Publication Type:

Conference Paper

Source:

2017 International Conference on Advances in Computing, Communications and Informatics (ICACCI), IEEE, Udupi, India (2017)

URL:

https://ieeexplore.ieee.org/document/8126052

Keywords:

Abnoramlity, Algorithm design and analysis, Anomaly, Anomaly detection, Clustering algorithms, k-NN, LDA, Machine learning algorithms, Principal component analysis, RF-Ensemble, Standards, Support vector machines, svm-rfe

Abstract:

Abnormality or inconsistency detection within a data is an attempt to make a distinction between usual and exceptional data instances.
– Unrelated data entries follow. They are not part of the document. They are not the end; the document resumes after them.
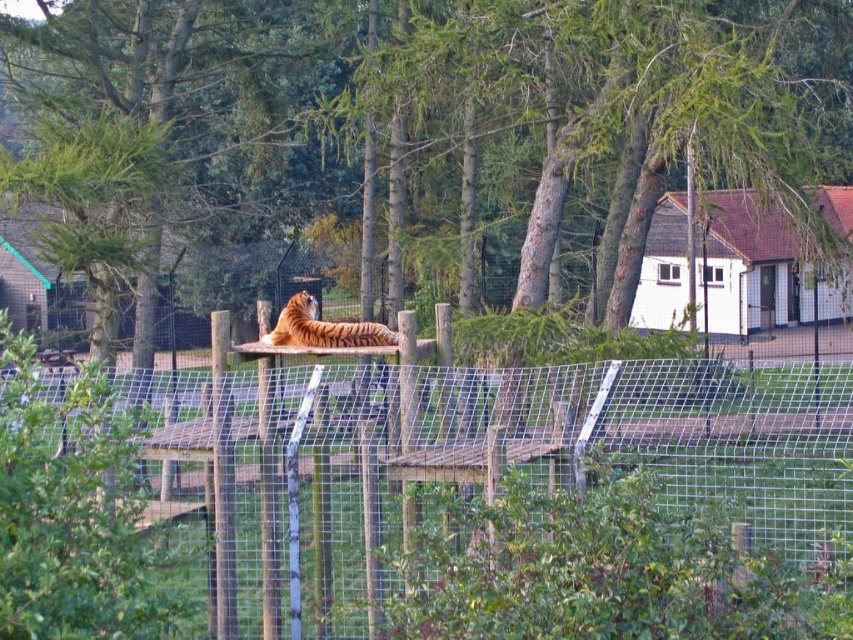
Question: Estimate the real-world distances between objects in this image. Which object is closer to the orange striped tiger at center?

Choices:
 (A) green leafy tree at center
 (B) metallic wire mesh at center

Answer: (B)

Question: Is metallic wire mesh at center in front of green leafy tree at center?

Choices:
 (A) no
 (B) yes

Answer: (B)

Question: Is metallic wire mesh at center behind green leafy tree at center?

Choices:
 (A) no
 (B) yes

Answer: (A)

Question: Can you confirm if metallic wire mesh at center is wider than orange striped tiger at center?

Choices:
 (A) yes
 (B) no

Answer: (A)

Question: Which is nearer to the metallic wire mesh at center?

Choices:
 (A) green leafy tree at center
 (B) orange striped tiger at center

Answer: (B)

Question: Based on their relative distances, which object is farther from the metallic wire mesh at center?

Choices:
 (A) orange striped tiger at center
 (B) green leafy tree at center

Answer: (B)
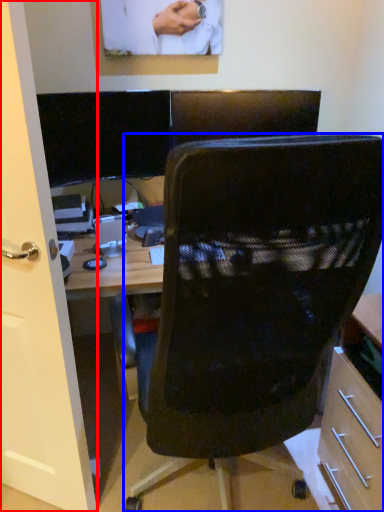
Question: Which object is closer to the camera taking this photo, glass door (highlighted by a red box) or chair (highlighted by a blue box)?

Choices:
 (A) glass door
 (B) chair

Answer: (B)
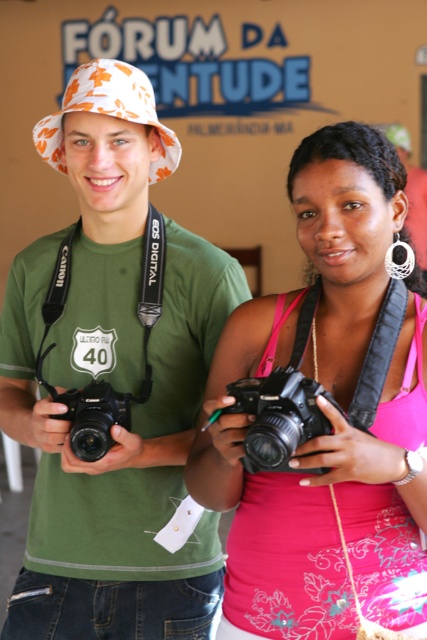
Question: Which point appears farthest from the camera in this image?

Choices:
 (A) (239, 404)
 (B) (228, 560)
 (C) (102, 426)
 (D) (34, 426)

Answer: (D)

Question: Is matte green t-shirt at center closer to the viewer compared to black plastic camera at center?

Choices:
 (A) yes
 (B) no

Answer: (B)

Question: Does black plastic camera at center appear under matte black camera at center?

Choices:
 (A) no
 (B) yes

Answer: (A)

Question: Based on their relative distances, which object is nearer to the matte black camera at center?

Choices:
 (A) black plastic camera at center
 (B) matte green t-shirt at center
 (C) pink fabric tank top at center

Answer: (B)

Question: Is the position of pink fabric tank top at center more distant than that of black plastic camera at center?

Choices:
 (A) no
 (B) yes

Answer: (B)

Question: Which object appears farthest from the camera in this image?

Choices:
 (A) black plastic camera at center
 (B) matte green t-shirt at center
 (C) matte black camera at center
 (D) pink fabric tank top at center

Answer: (B)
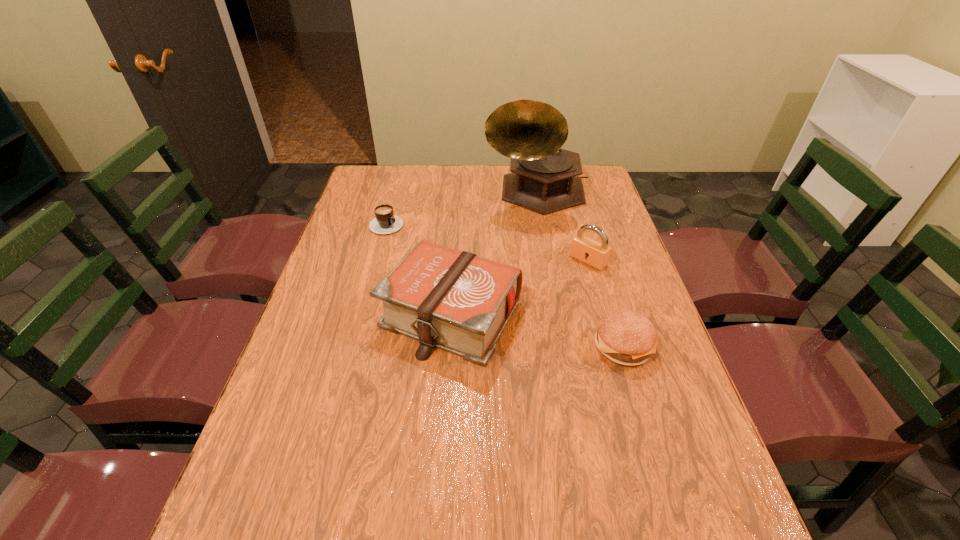
Identify the location of padlock situated at the right edge. The image size is (960, 540). (596, 254).

This screenshot has width=960, height=540. Find the location of `object that is at the far right corner`. object that is at the far right corner is located at coordinates (545, 179).

In the image, there is a desktop. Where is `vacant space at the far edge`? This screenshot has width=960, height=540. vacant space at the far edge is located at coordinates [436, 194].

Find the location of a particular element. vacant position at the near edge of the desktop is located at coordinates (350, 494).

At what (x,y) coordinates should I click in order to perform the action: click on vacant space at the left edge. Please return your answer as a coordinate pair (x, y). The width and height of the screenshot is (960, 540). Looking at the image, I should click on tap(344, 364).

Identify the location of vacant region at the right edge of the desktop. This screenshot has width=960, height=540. 614,282.

Locate an element on the screen. Image resolution: width=960 pixels, height=540 pixels. blank space at the far left corner of the desktop is located at coordinates (384, 166).

In order to click on blank area at the near left corner in this screenshot , I will do `click(318, 490)`.

Identify the location of vacant position at the far right corner of the desktop. This screenshot has height=540, width=960. (585, 193).

Identify the location of free space between the hamburger and the phonograph record. This screenshot has height=540, width=960. (579, 269).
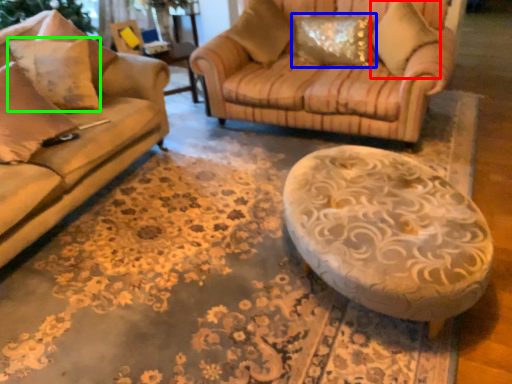
Question: Which is nearer to the pillow (highlighted by a red box)? pillow (highlighted by a blue box) or pillow (highlighted by a green box).

Choices:
 (A) pillow
 (B) pillow

Answer: (A)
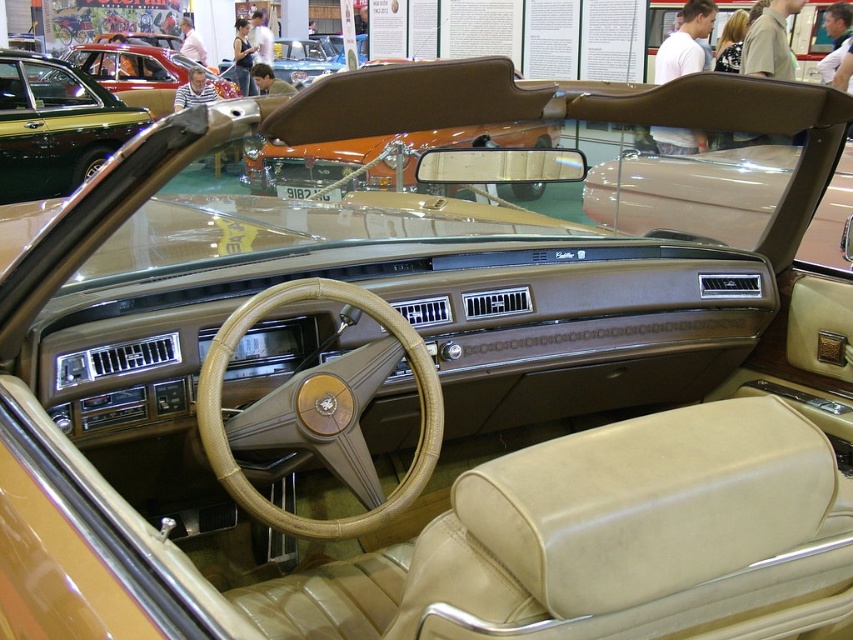
You are a mechanic working on a vintage car. You need to reach a tool located near the matte brown convertible top at center from your current position near the leather textured steering wheel at center. The tool is 1.2 meters long. Can you safely extend the tool without it hitting any part of the car? Please consider the distance between the steering wheel and the convertible top.

The distance between the leather textured steering wheel at center and the matte brown convertible top at center is 5.10 meters. Since the tool is only 1.2 meters long, there is ample space to safely extend it without hitting any part of the car.

You are sitting in the vintage car and want to locate the point at coordinates point (225, 433). Where exactly is this point located?

The point (225, 433) is located on the leather textured steering wheel at center.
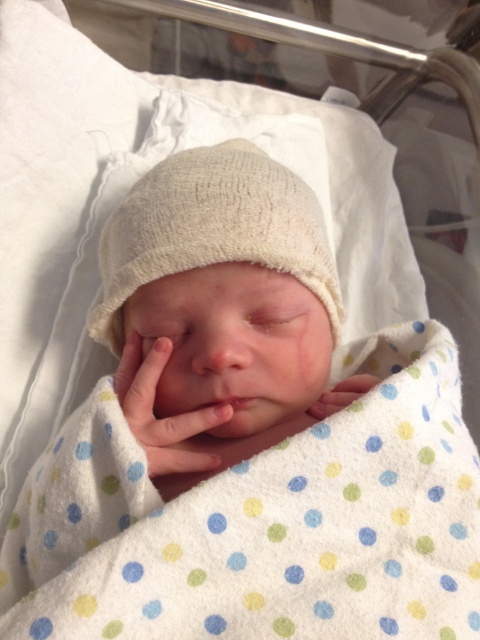
Question: Does soft white knit at center lie in front of smooth skin hand at center?

Choices:
 (A) no
 (B) yes

Answer: (B)

Question: Can you confirm if soft white knit at center is positioned above smooth skin hand at center?

Choices:
 (A) no
 (B) yes

Answer: (B)

Question: Does white knitted hat at center have a lesser width compared to smooth skin hand at center?

Choices:
 (A) yes
 (B) no

Answer: (B)

Question: Among these points, which one is farthest from the camera?

Choices:
 (A) (365, 378)
 (B) (164, 355)

Answer: (A)

Question: Which object is closer to the camera taking this photo?

Choices:
 (A) soft white knit at center
 (B) white knitted hat at center
 (C) smooth skin hand at center

Answer: (B)

Question: Which object appears farthest from the camera in this image?

Choices:
 (A) soft white knit at center
 (B) white knitted hat at center
 (C) smooth skin hand at center

Answer: (C)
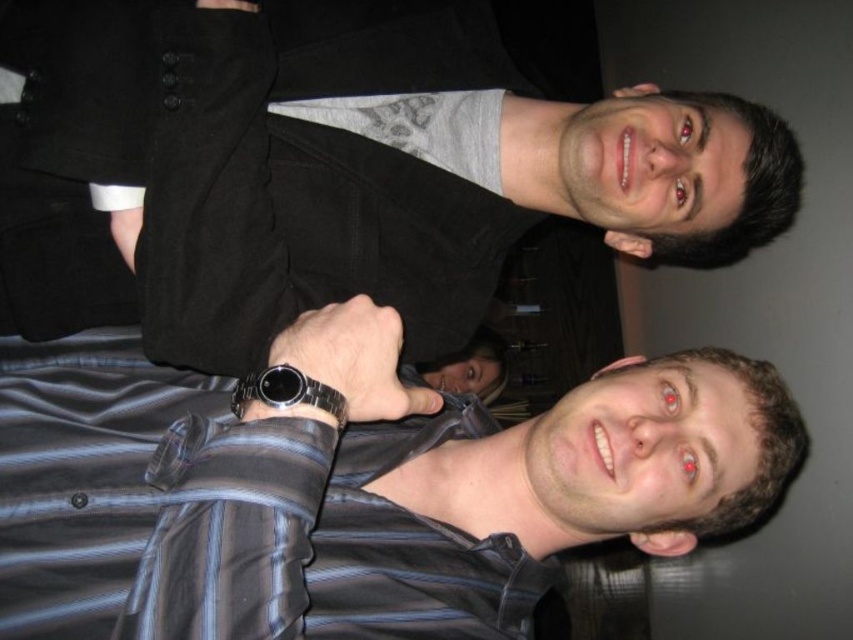
Question: Which object is positioned farthest from the black matte shirt at upper center?

Choices:
 (A) striped fabric shirt at lower left
 (B) sleek metal watch at center

Answer: (B)

Question: Can you confirm if black matte shirt at upper center is positioned above striped fabric shirt at lower left?

Choices:
 (A) no
 (B) yes

Answer: (B)

Question: Which of these objects is positioned closest to the black matte shirt at upper center?

Choices:
 (A) striped fabric shirt at lower left
 (B) sleek metal watch at center

Answer: (A)

Question: Considering the relative positions of striped fabric shirt at lower left and sleek metal watch at center in the image provided, where is striped fabric shirt at lower left located with respect to sleek metal watch at center?

Choices:
 (A) above
 (B) below

Answer: (B)

Question: Is black matte shirt at upper center thinner than striped fabric shirt at lower left?

Choices:
 (A) yes
 (B) no

Answer: (B)

Question: Which of the following is the farthest from the observer?

Choices:
 (A) sleek metal watch at center
 (B) striped fabric shirt at lower left
 (C) black matte shirt at upper center

Answer: (C)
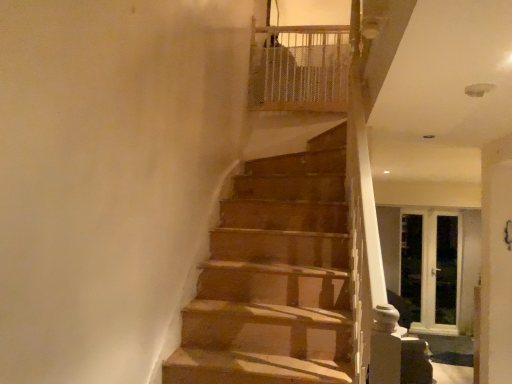
Question: Does white glass screen door at right, the first screen door in the right-to-left sequence, have a lesser width compared to white wooden screen door at right, positioned as the second screen door in left-to-right order?

Choices:
 (A) no
 (B) yes

Answer: (A)

Question: Is white glass screen door at right, arranged as the third screen door when viewed from the left, turned away from white wooden screen door at right, which is the 2th screen door from right to left?

Choices:
 (A) yes
 (B) no

Answer: (A)

Question: Does white glass screen door at right, arranged as the third screen door when viewed from the left, have a greater height compared to white wooden screen door at right, positioned as the second screen door in left-to-right order?

Choices:
 (A) yes
 (B) no

Answer: (A)

Question: Is white glass screen door at right, the first screen door in the right-to-left sequence, bigger than white wooden screen door at right, positioned as the second screen door in left-to-right order?

Choices:
 (A) no
 (B) yes

Answer: (A)

Question: Is white glass screen door at right, the first screen door in the right-to-left sequence, located outside white wooden screen door at right, which is the 2th screen door from right to left?

Choices:
 (A) no
 (B) yes

Answer: (A)

Question: From the image's perspective, is white mesh balustrade at upper center above or below white glass screen door at right, the first screen door in the right-to-left sequence?

Choices:
 (A) below
 (B) above

Answer: (B)

Question: Is point (309, 52) positioned closer to the camera than point (454, 278)?

Choices:
 (A) closer
 (B) farther

Answer: (A)

Question: Is white mesh balustrade at upper center in front of or behind white glass screen door at right, arranged as the third screen door when viewed from the left, in the image?

Choices:
 (A) front
 (B) behind

Answer: (A)

Question: Considering the relative positions of white mesh balustrade at upper center and white glass screen door at right, arranged as the third screen door when viewed from the left, in the image provided, is white mesh balustrade at upper center to the left or to the right of white glass screen door at right, arranged as the third screen door when viewed from the left,?

Choices:
 (A) left
 (B) right

Answer: (A)

Question: Is white wooden screen door at right, positioned as the second screen door in left-to-right order, situated inside clear glass screen door at right, acting as the 3th screen door starting from the right, or outside?

Choices:
 (A) outside
 (B) inside

Answer: (B)

Question: In the image, is white wooden screen door at right, which is the 2th screen door from right to left, on the left side or the right side of clear glass screen door at right, acting as the 3th screen door starting from the right?

Choices:
 (A) left
 (B) right

Answer: (B)

Question: From the image's perspective, relative to clear glass screen door at right, which ranks as the 1th screen door in left-to-right order, is white wooden screen door at right, positioned as the second screen door in left-to-right order, above or below?

Choices:
 (A) below
 (B) above

Answer: (A)

Question: Is white wooden screen door at right, which is the 2th screen door from right to left, in front of or behind clear glass screen door at right, which ranks as the 1th screen door in left-to-right order, in the image?

Choices:
 (A) front
 (B) behind

Answer: (A)

Question: From a real-world perspective, relative to white glass screen door at right, the first screen door in the right-to-left sequence, is white wooden screen door at right, which is the 2th screen door from right to left, vertically above or below?

Choices:
 (A) above
 (B) below

Answer: (B)

Question: In the image, is white wooden screen door at right, which is the 2th screen door from right to left, positioned in front of or behind white glass screen door at right, the first screen door in the right-to-left sequence?

Choices:
 (A) front
 (B) behind

Answer: (B)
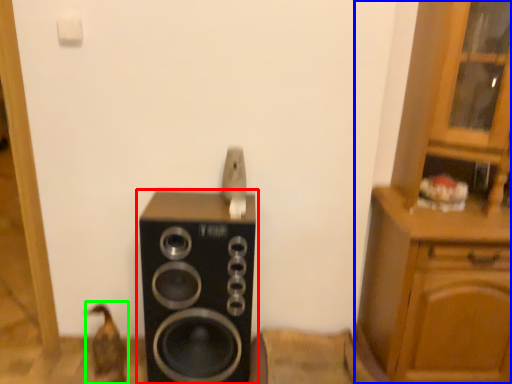
Question: Which object is positioned farthest from home appliance (highlighted by a red box)? Select from cabinetry (highlighted by a blue box) and animal (highlighted by a green box).

Choices:
 (A) cabinetry
 (B) animal

Answer: (A)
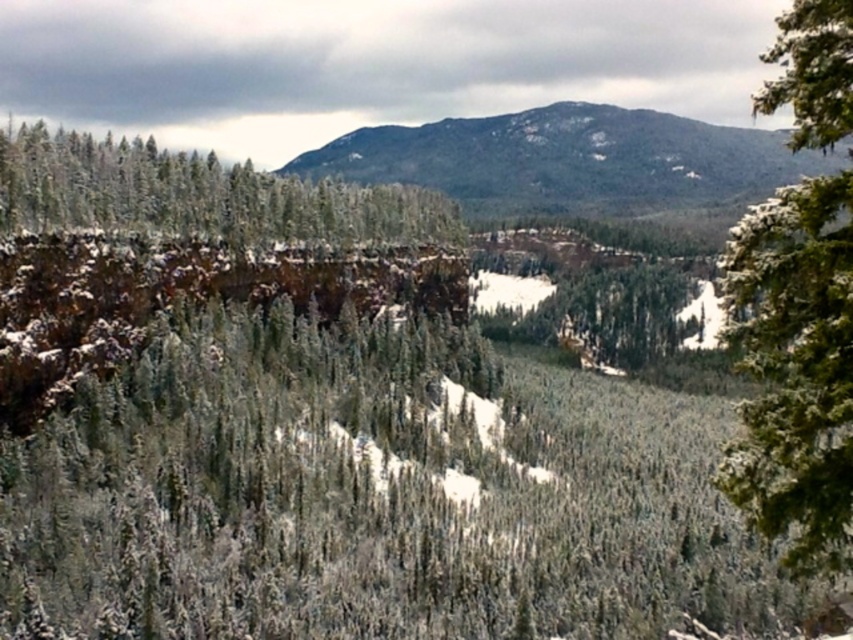
Is point (601, 131) more distant than point (421, 216)?

Yes, point (601, 131) is behind point (421, 216).

Is sandy brown rock at center bigger than green matte evergreen tree at left?

Yes.

Which is in front, point (804, 152) or point (10, 189)?

Point (10, 189) is in front.

At what (x,y) coordinates should I click in order to perform the action: click on sandy brown rock at center. Please return your answer as a coordinate pair (x, y). Looking at the image, I should click on (572, 161).

Does point (831, 257) come in front of point (511, 147)?

Yes.

Can you confirm if green textured pine tree at right is positioned to the left of sandy brown rock at center?

Indeed, green textured pine tree at right is positioned on the left side of sandy brown rock at center.

This screenshot has height=640, width=853. I want to click on green textured pine tree at right, so click(x=795, y=369).

From the picture: Who is higher up, green textured pine tree at right or green matte evergreen tree at left?

green matte evergreen tree at left

Can you confirm if green textured pine tree at right is positioned to the right of green matte evergreen tree at left?

Yes, green textured pine tree at right is to the right of green matte evergreen tree at left.

Is point (769, 397) more distant than point (338, 202)?

No.

The height and width of the screenshot is (640, 853). What are the coordinates of `green textured pine tree at right` in the screenshot? It's located at (795, 369).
In this paper, we have proposed a novel methodAbnormality Prediction in High Dimensional Dataset among Semi Supervised Learning approaches (AP-HDD-SSL) to match the efficiencies of different semi supervised machine learning approaches using high dimensional KDD CUP 99 dataset. The pre-processing phase with dimensionality diminution is done prior to clustering using RFE (Random Forest Ensemble). Clustering with k-Means is initiated after the pre-processing phase for storing the most anomalous cluster. The classification within the cluster is done with semi-supervised learning approaches: k-Nearest Neighbour (k-NN), Linear Discriminant Analysis (LDA), Support Vector Machine-RFE(SVM-RFE), that are analysed and compared with the existing Over Sampling-PCA(os-PCA) method. The comparison results with Pima Indian and KDD cup 99 in terms of Accuracy, Detection Rate and AUC scores summarizes that AP-HDD-SSL with SVM-RFE outranked the other approaches.

Cite this Research Publication

A. Manghat and Asha Ashok, “Abnormality prediction in high dimensional dataset among semi supervised learning approaches”, in 2017 International Conference on Advances in Computing, Communications and Informatics (ICACCI), Udupi, India, 2017.